Wie een studie van de taal maakt, wie lering zoekt, vindt wat hij nodig heeft in de studieboeken, die te kust en te keur worden aangeboden. Wat wij nodig hebben is alleen maar een tegenwicht tegen onze onverschilligheid: een zachte herinnering telkens dat de taal toch waarlijk onze aandacht waard is. En dat is het dat Onze Taal wil geven. En als dan tengevolge van die herinnering af en toe onderling, op kantoor of thuis in den familiekring, eens over de taal gesproken wordt, dan is het doel dat Onze Taal nastreeft voor een aanzienlijk deel reeds bereikt. Dan kan het niet anders of de taal zal ten slotte haar plaats in onze belangstelling herkrijgen en, verlost uit haar isolement, weer deel gaan uitmaken van ons bezit. Een kostelijk deel, dat wij niet zullen nalaten te beschermen, met alle kracht die in ons is.
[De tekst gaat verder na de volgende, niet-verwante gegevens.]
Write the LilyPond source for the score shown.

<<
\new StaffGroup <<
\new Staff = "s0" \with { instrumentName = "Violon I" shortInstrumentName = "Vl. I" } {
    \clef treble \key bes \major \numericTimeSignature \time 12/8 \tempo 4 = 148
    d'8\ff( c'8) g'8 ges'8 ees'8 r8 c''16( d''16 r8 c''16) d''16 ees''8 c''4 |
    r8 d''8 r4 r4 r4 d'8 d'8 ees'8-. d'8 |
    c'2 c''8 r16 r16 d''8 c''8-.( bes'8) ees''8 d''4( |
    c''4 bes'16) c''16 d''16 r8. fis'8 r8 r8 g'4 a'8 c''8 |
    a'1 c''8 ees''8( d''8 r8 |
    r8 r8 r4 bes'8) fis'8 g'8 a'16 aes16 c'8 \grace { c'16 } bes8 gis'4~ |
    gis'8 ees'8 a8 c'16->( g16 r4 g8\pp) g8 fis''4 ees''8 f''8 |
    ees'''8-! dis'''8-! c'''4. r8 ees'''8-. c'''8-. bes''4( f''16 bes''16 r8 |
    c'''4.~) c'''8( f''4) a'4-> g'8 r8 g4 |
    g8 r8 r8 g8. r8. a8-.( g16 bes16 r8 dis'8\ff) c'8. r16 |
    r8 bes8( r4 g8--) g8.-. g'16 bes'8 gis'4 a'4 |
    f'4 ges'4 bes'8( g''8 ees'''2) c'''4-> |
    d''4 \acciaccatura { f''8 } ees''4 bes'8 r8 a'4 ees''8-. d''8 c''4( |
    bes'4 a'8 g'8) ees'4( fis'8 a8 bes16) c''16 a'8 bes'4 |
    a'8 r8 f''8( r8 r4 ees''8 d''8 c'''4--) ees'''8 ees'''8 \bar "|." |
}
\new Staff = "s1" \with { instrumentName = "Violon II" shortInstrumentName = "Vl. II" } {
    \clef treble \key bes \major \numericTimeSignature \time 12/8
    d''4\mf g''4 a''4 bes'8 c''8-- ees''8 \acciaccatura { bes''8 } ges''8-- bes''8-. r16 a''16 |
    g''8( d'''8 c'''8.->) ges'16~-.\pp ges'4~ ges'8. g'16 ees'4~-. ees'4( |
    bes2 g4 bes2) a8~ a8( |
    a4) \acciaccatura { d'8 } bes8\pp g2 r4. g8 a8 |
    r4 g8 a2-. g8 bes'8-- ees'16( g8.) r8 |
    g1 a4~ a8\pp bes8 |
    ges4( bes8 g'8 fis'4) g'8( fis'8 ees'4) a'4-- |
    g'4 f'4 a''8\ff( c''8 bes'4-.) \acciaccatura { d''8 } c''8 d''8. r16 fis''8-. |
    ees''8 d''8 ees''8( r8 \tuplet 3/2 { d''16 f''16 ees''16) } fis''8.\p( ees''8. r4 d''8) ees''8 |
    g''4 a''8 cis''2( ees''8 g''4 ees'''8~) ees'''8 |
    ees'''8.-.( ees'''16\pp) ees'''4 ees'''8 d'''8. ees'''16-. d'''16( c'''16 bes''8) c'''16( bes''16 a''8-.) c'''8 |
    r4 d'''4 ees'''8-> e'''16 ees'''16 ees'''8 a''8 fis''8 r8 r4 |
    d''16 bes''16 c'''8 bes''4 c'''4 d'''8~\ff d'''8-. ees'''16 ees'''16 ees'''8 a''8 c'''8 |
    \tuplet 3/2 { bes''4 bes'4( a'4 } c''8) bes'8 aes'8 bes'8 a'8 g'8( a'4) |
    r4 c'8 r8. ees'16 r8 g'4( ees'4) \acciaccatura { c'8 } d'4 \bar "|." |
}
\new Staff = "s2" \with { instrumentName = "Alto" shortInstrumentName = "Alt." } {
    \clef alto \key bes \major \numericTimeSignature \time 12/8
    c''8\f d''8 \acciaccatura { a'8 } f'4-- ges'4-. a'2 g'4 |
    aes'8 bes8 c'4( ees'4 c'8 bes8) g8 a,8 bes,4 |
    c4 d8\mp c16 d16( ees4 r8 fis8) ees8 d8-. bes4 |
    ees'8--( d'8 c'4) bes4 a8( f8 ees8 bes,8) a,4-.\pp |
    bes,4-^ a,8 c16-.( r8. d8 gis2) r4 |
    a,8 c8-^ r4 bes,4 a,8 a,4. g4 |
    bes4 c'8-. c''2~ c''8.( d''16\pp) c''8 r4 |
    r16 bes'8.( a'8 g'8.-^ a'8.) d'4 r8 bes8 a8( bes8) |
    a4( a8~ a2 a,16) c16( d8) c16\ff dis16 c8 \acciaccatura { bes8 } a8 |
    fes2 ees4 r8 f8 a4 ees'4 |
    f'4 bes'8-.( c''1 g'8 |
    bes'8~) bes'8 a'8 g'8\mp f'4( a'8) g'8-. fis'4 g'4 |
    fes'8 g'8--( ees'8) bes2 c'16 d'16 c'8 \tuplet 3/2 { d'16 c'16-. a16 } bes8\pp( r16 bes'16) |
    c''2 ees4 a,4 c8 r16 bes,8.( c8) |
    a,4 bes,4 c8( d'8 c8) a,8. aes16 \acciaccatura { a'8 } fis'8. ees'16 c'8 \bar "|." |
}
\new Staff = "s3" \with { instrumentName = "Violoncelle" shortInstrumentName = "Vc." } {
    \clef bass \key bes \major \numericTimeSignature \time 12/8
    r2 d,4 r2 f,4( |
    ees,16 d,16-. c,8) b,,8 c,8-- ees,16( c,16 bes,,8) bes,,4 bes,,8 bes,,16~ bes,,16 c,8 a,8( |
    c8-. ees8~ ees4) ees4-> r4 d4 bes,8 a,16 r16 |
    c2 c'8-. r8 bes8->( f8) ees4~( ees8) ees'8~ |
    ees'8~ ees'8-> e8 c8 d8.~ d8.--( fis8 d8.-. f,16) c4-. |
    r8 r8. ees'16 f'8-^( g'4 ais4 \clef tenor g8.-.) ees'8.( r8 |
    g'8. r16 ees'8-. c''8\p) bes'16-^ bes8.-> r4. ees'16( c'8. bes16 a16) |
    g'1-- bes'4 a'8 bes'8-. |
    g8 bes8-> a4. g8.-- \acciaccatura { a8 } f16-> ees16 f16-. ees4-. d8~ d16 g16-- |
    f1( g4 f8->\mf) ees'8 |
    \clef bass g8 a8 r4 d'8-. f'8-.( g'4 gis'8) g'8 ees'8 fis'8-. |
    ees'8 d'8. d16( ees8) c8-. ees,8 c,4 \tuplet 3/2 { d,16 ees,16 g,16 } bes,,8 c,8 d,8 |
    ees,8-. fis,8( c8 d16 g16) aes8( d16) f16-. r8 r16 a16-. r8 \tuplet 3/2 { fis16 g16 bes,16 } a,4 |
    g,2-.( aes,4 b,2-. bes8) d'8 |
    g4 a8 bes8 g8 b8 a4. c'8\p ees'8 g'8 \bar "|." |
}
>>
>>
Er is hier sprake van ‘groepsabonnementen’. Tot goed begrip diene, dat instellingen, die als lid tot ons Genootschap zijn toegetreden met een jaarlijkse bijdrage van ten minste f 10, -, het recht verkrijgen ten behoeve van haar personeel een collectief abonnement af te sluiten. De deelnemers aan zulk een collectief abonnement ontvangen dan geregeld ons maandblad en de andere publicaties, en dat wel tegen een nominale betaling; een minimaal bedrag. De maandbladen worden dan telkens in één zending aan de betrokken instelling toegezonden, waar dan de uitreiking plaats heeft. Op deze wijze kunnen grote groepen deel krijgen aan ons werk, die anders misschien daarbuiten zouden blijven.